>> START
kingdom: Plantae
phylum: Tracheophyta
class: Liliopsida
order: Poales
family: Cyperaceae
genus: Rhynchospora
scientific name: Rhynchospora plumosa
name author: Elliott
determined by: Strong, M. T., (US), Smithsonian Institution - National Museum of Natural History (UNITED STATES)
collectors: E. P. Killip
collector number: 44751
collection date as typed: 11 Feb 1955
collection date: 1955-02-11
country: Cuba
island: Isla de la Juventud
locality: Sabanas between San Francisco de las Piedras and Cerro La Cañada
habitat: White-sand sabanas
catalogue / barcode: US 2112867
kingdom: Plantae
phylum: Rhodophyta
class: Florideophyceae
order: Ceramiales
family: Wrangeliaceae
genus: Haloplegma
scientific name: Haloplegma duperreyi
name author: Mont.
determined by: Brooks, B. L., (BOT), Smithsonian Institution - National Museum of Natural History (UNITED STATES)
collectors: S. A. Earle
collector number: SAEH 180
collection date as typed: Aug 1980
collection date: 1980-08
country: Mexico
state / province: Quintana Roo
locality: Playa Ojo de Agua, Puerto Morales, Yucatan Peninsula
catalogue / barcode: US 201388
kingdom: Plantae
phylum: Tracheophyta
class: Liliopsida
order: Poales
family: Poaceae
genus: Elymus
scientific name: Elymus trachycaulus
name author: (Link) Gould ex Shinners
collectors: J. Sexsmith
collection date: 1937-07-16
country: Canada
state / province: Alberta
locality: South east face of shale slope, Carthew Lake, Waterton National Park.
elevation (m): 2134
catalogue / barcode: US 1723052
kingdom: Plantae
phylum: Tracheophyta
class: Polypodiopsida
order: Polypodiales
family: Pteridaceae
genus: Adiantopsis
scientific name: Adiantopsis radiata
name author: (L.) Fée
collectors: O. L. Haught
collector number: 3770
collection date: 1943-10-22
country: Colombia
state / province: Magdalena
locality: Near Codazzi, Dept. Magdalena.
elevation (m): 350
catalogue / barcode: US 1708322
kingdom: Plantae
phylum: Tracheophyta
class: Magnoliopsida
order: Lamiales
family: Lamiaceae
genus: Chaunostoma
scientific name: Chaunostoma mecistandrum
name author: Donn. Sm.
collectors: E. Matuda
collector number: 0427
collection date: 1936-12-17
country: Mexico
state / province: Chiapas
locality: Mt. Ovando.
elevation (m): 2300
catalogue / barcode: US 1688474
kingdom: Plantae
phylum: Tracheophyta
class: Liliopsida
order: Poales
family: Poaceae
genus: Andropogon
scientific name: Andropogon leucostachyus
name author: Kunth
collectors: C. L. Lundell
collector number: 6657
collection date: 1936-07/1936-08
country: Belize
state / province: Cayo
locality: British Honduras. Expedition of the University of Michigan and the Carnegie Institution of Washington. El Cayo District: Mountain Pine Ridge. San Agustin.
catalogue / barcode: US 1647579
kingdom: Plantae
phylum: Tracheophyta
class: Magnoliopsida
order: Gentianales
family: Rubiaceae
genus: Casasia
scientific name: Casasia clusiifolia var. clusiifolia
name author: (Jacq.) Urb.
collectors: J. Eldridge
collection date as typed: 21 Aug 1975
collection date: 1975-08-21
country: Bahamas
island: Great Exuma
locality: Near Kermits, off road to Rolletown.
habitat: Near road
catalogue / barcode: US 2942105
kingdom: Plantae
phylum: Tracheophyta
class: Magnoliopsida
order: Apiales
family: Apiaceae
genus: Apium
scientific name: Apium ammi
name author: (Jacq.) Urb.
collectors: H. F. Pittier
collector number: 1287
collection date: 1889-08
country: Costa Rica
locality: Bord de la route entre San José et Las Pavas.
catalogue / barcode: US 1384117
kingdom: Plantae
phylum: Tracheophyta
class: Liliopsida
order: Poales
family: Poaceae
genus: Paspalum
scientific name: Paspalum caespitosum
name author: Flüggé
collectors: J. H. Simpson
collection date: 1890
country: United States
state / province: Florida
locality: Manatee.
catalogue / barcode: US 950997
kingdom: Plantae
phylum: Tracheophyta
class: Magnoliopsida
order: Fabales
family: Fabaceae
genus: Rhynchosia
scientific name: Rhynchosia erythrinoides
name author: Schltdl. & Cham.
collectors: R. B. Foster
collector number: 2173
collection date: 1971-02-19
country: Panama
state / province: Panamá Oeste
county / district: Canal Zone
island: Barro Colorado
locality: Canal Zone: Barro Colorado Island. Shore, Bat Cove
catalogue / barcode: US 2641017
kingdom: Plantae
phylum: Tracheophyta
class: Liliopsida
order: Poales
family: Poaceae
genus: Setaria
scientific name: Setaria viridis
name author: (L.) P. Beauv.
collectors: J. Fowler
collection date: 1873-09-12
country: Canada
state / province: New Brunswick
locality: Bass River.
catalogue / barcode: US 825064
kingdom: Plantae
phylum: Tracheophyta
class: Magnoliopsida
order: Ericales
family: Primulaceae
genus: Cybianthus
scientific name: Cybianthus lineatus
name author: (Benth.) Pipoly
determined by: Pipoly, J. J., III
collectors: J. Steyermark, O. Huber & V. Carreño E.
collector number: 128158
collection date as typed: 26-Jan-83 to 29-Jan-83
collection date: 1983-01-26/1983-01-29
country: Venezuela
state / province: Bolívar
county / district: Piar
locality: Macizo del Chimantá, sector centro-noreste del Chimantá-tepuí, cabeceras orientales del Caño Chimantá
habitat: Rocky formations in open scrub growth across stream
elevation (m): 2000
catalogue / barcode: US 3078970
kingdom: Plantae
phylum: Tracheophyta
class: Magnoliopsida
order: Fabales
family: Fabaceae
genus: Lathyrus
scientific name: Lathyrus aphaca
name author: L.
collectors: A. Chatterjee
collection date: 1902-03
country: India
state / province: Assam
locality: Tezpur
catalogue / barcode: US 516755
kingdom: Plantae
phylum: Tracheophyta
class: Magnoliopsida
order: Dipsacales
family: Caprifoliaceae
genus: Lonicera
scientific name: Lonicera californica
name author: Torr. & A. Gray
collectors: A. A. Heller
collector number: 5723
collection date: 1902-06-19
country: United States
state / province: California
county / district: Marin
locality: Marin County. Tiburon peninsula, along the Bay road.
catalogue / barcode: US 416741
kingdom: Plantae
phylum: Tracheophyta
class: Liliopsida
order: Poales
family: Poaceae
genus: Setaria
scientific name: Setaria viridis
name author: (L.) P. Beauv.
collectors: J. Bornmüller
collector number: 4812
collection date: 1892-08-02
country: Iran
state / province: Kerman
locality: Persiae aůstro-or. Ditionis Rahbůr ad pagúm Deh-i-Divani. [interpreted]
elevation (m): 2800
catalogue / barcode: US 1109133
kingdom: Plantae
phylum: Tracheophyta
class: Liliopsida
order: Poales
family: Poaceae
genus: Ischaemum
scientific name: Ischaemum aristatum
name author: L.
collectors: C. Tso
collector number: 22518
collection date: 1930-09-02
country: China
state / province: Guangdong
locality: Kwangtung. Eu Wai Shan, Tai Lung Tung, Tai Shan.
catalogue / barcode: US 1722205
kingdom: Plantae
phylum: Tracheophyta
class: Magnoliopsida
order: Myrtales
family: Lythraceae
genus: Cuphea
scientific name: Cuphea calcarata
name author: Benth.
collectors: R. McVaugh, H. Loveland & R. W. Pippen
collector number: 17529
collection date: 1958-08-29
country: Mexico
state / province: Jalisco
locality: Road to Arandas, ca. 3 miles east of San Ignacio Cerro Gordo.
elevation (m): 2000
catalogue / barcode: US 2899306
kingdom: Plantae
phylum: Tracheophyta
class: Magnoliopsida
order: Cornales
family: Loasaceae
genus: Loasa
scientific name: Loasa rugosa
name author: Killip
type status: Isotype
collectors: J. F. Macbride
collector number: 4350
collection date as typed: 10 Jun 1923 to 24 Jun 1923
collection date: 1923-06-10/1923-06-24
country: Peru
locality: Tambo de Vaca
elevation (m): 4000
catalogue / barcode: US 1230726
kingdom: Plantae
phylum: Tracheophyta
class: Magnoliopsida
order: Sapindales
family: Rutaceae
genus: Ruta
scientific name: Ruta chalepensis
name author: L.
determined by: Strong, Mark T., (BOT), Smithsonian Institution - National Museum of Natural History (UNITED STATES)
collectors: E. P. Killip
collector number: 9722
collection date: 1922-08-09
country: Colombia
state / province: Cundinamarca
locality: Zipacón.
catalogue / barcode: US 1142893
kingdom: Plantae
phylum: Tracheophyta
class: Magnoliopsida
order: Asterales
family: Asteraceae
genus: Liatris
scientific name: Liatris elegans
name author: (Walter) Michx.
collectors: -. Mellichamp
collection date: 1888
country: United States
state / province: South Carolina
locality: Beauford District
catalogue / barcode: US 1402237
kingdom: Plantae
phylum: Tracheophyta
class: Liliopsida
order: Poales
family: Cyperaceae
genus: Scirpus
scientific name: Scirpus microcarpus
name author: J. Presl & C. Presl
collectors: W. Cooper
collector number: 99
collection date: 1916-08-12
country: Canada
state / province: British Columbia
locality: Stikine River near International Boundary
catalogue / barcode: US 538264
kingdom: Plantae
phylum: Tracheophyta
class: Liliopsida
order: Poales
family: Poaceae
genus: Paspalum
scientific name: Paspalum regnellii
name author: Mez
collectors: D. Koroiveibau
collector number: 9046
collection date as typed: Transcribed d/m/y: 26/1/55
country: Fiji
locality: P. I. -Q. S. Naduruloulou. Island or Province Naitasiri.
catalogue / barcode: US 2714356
>> END
WHAT IS BEING ASKED: Convert the rows above, from the line containing "type status: Isotype" up to and including the last line, into a Markdown table with two columns, Number and Entry, where Number gives each line's position and Entry holds the line itself. Leave out any blank lines.

SOLUTION FOR THIS EXERCISE:
| Number | Entry |
|---|---|
| 1 | type status: Isotype |
| 2 | collectors: J. F. Macbride |
| 3 | collector number: 4350 |
| 4 | collection date as typed: 10 Jun 1923 to 24 Jun 1923 |
| 5 | collection date: 1923-06-10/1923-06-24 |
| 6 | country: Peru |
| 7 | locality: Tambo de Vaca |
| 8 | elevation (m): 4000 |
| 9 | catalogue / barcode: US 1230726 |
| 10 | kingdom: Plantae |
| 11 | phylum: Tracheophyta |
| 12 | class: Magnoliopsida |
| 13 | order: Sapindales |
| 14 | family: Rutaceae |
| 15 | genus: Ruta |
| 16 | scientific name: Ruta chalepensis |
| 17 | name author: L. |
| 18 | determined by: Strong, Mark T., (BOT), Smithsonian Institution - National Museum of Natural History (UNITED STATES) |
| 19 | collectors: E. P. Killip |
| 20 | collector number: 9722 |
| 21 | collection date: 1922-08-09 |
| 22 | country: Colombia |
| 23 | state / province: Cundinamarca |
| 24 | locality: Zipacón. |
| 25 | catalogue / barcode: US 1142893 |
| 26 | kingdom: Plantae |
| 27 | phylum: Tracheophyta |
| 28 | class: Magnoliopsida |
| 29 | order: Asterales |
| 30 | family: Asteraceae |
| 31 | genus: Liatris |
| 32 | scientific name: Liatris elegans |
| 33 | name author: (Walter) Michx. |
| 34 | collectors: -. Mellichamp |
| 35 | collection date: 1888 |
| 36 | country: United States |
| 37 | state / province: South Carolina |
| 38 | locality: Beauford District |
| 39 | catalogue / barcode: US 1402237 |
| 40 | kingdom: Plantae |
| 41 | phylum: Tracheophyta |
| 42 | class: Liliopsida |
| 43 | order: Poales |
| 44 | family: Cyperaceae |
| 45 | genus: Scirpus |
| 46 | scientific name: Scirpus microcarpus |
| 47 | name author: J. Presl & C. Presl |
| 48 | collectors: W. Cooper |
| 49 | collector number: 99 |
| 50 | collection date: 1916-08-12 |
| 51 | country: Canada |
| 52 | state / province: British Columbia |
| 53 | locality: Stikine River near International Boundary |
| 54 | catalogue / barcode: US 538264 |
| 55 | kingdom: Plantae |
| 56 | phylum: Tracheophyta |
| 57 | class: Liliopsida |
| 58 | order: Poales |
| 59 | family: Poaceae |
| 60 | genus: Paspalum |
| 61 | scientific name: Paspalum regnellii |
| 62 | name author: Mez |
| 63 | collectors: D. Koroiveibau |
| 64 | collector number: 9046 |
| 65 | collection date as typed: Transcribed d/m/y: 26/1/55 |
| 66 | country: Fiji |
| 67 | locality: P. I. -Q. S. Naduruloulou. Island or Province Naitasiri. |
| 68 | catalogue / barcode: US 2714356 |